Fustat (Arabic: الفُسطاط, romanized: al-Fusṭāṭ), also Fostat, was the first capital of Egypt under Muslim rule, and the historical centre of modern Cairo. It featured the Mosque of Amr, the first mosque built in Egypt.
The city reached its peak in the 12th century, with a population of approximately 200,000. It was the centre of administrative power in Egypt, until it was ordered burnt in 1168 by its own vizier, Shawar, to keep its wealth out of the hands of the invading Crusaders. The remains of the city eventually absorbed by nearby Cairo. It had been built to the north of Fustat in 969. When the Fatimids conquered the region and created a new city as a royal enclosure for the Caliph. The area fell into disrepair for hundreds of years and used as a rubbish dump.

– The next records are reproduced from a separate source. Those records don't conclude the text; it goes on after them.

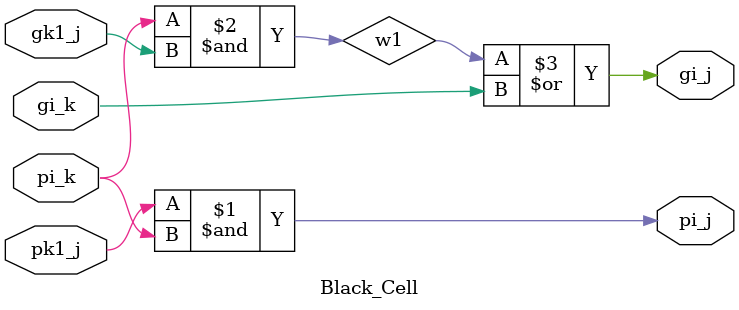
<source format=v>
`timescale 1ns / 1ps

module Black_Cell(input pi_k, pk1_j, gi_k, gk1_j,output pi_j, gi_j);
    wire w1;
    and a1(pi_j, pk1_j, pi_k);
    and a2(w1, pi_k, gk1_j);
    or o1(gi_j, w1, gi_k);
endmodule
</source>
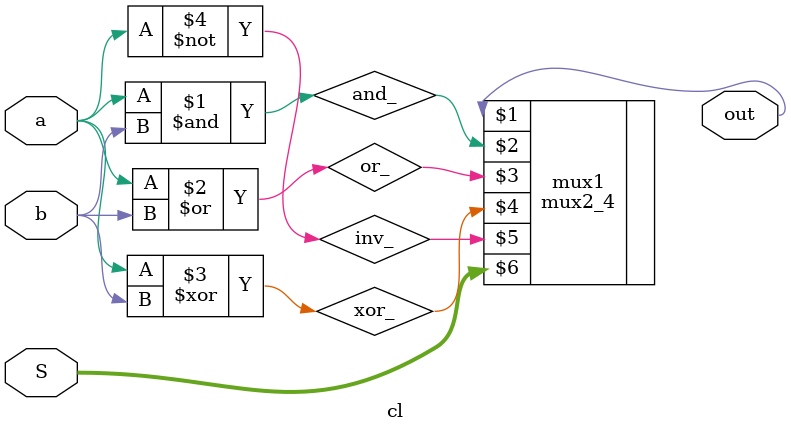
<source format=v>
module cl(output wire out, input wire a, b, input wire [1:0] S);

wire and_, or_, xor_, inv_;

and and1(and_, a, b);
or or1(or_, a, b);
xor xor1(xor_, a, b);
not not1(inv_, a);

mux2_4 mux1(out, and_, or_, xor_, inv_, S);

endmodule
</source>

Today, the ruins of Fustat lie within the modern district of Old Cairo, with few buildings remaining from its days as a capital. Many archaeological digs have revealed the wealth of buried material in the area. Many ancient items recovered from the site are on display in Cairo’s Museum of Islamic Art.
Description of Fustat
Fustat, also Al-Fustat, was the first capital of the Arab Islamic Caliphate and the medieval Islamic world. The Arab general Amr ibn al-Aas founded it in 641 CE , shortly after the Muslim conquest of Egypt. The city was near the ancient Egyptian city of Memphis, on the west bank of the Nile River, near modern-day Cairo.
Fustat initially served as a military camp for the Muslim army, but it quickly grew into a major urban center. It became the center of the Islamic world in Egypt, and attracted scholars, traders, and artisans from all over the Islamic world. People knew the city for its thriving cultural and intellectual scene, with many mosques, madrasas (Islamic schools), and libraries built during its heyday.

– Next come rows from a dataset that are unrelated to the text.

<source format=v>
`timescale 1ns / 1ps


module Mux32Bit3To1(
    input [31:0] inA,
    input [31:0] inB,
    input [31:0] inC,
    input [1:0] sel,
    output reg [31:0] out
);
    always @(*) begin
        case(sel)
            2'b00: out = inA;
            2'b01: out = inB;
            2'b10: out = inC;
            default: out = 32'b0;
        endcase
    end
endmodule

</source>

Fustat was also an important center for trade, as it was located at the crossroads of several major trade routes. The city was a hub for the export of goods such as textiles, spices, and glass, and was also a major center for the import of goods such as silk, gold, and silver.

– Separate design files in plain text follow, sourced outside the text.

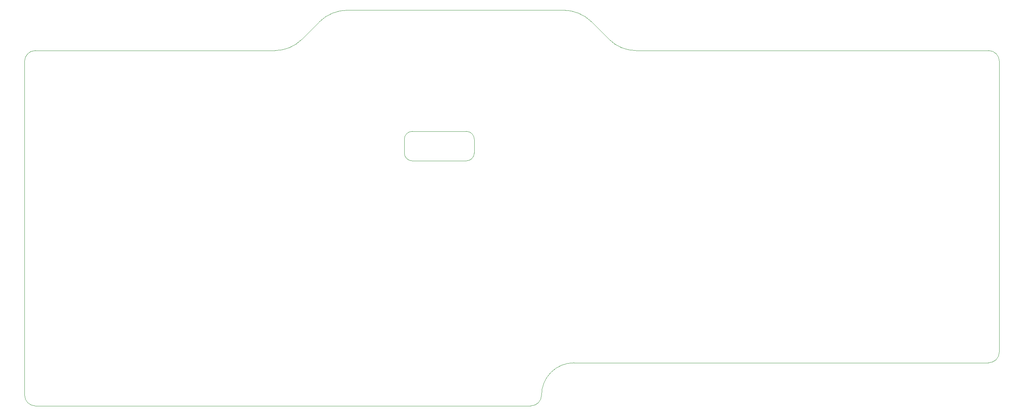
<source format=gbr>
%TF.GenerationSoftware,KiCad,Pcbnew,7.0.5*%
%TF.CreationDate,2024-08-20T05:02:14-04:00*%
%TF.ProjectId,processor_attempt_1,70726f63-6573-4736-9f72-5f617474656d,rev?*%
%TF.SameCoordinates,Original*%
%TF.FileFunction,Profile,NP*%
%FSLAX46Y46*%
G04 Gerber Fmt 4.6, Leading zero omitted, Abs format (unit mm)*
G04 Created by KiCad (PCBNEW 7.0.5) date 2024-08-20 05:02:14*
%MOMM*%
%LPD*%
G01*
G04 APERTURE LIST*
%TA.AperFunction,Profile*%
%ADD10C,0.100000*%
%TD*%
G04 APERTURE END LIST*
D10*
X112395000Y-53975000D02*
X112395000Y-50800000D01*
X127000000Y-55880000D02*
X114300000Y-55880000D01*
X128905000Y-50800000D02*
X128905000Y-53975000D01*
X114300000Y-48895000D02*
X127000000Y-48895000D01*
X112395000Y-53975000D02*
G75*
G03*
X114300000Y-55880000I1905000J0D01*
G01*
X127000000Y-55880000D02*
G75*
G03*
X128905000Y-53975000I0J1905000D01*
G01*
X128905000Y-50800000D02*
G75*
G03*
X127000000Y-48895000I-1905000J0D01*
G01*
X114300000Y-48895000D02*
G75*
G03*
X112395000Y-50800000I0J-1905000D01*
G01*
X152400000Y-103505000D02*
X250171949Y-103505000D01*
X22859937Y-111125000D02*
G75*
G03*
X25381948Y-113664999I2540063J0D01*
G01*
X81915000Y-29844999D02*
G75*
G03*
X88201179Y-27241179I0J8889999D01*
G01*
X99060000Y-20320000D02*
X149860000Y-20320000D01*
X252711900Y-32385000D02*
G75*
G03*
X250171949Y-29845000I-2540000J0D01*
G01*
X142221949Y-113664949D02*
G75*
G03*
X144761949Y-111125000I51J2539949D01*
G01*
X99060000Y-20320001D02*
G75*
G03*
X92324809Y-23109809I0J-9524999D01*
G01*
X156599996Y-23109812D02*
G75*
G03*
X149864808Y-20320000I-6735196J-6735188D01*
G01*
X25399936Y-29844996D02*
G75*
G03*
X22859936Y-32385000I24J-2540024D01*
G01*
X25381948Y-113664999D02*
X142221949Y-113665000D01*
X81915000Y-29845000D02*
X25399936Y-29845000D01*
X156600000Y-23109808D02*
X160731371Y-27241179D01*
X160731346Y-27241204D02*
G75*
G03*
X167017550Y-29845000I6286154J6286204D01*
G01*
X152400000Y-103504999D02*
G75*
G03*
X144761928Y-111125000I-18020J-7620031D01*
G01*
X22859936Y-111125000D02*
X22859936Y-32385000D01*
X252711949Y-100965000D02*
X252711949Y-32385000D01*
X250171949Y-103505049D02*
G75*
G03*
X252711949Y-100965000I-49J2540049D01*
G01*
X167017550Y-29845000D02*
X250171949Y-29845000D01*
X92324808Y-23109808D02*
X88193437Y-27241179D01*
M02*

</source>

The city’s importance declined over time, as the Abbasid Caliphate moved its capital to Baghdad in 762 CE. However, Fustat continued to be an important urban center in Egypt until the 12th century. In fact, Cairo replaced it as the capital of the Islamic world in Egypt. Today, Fustat is a major archaeological site, with many of its ancient ruins still visible in modern-day Cairo.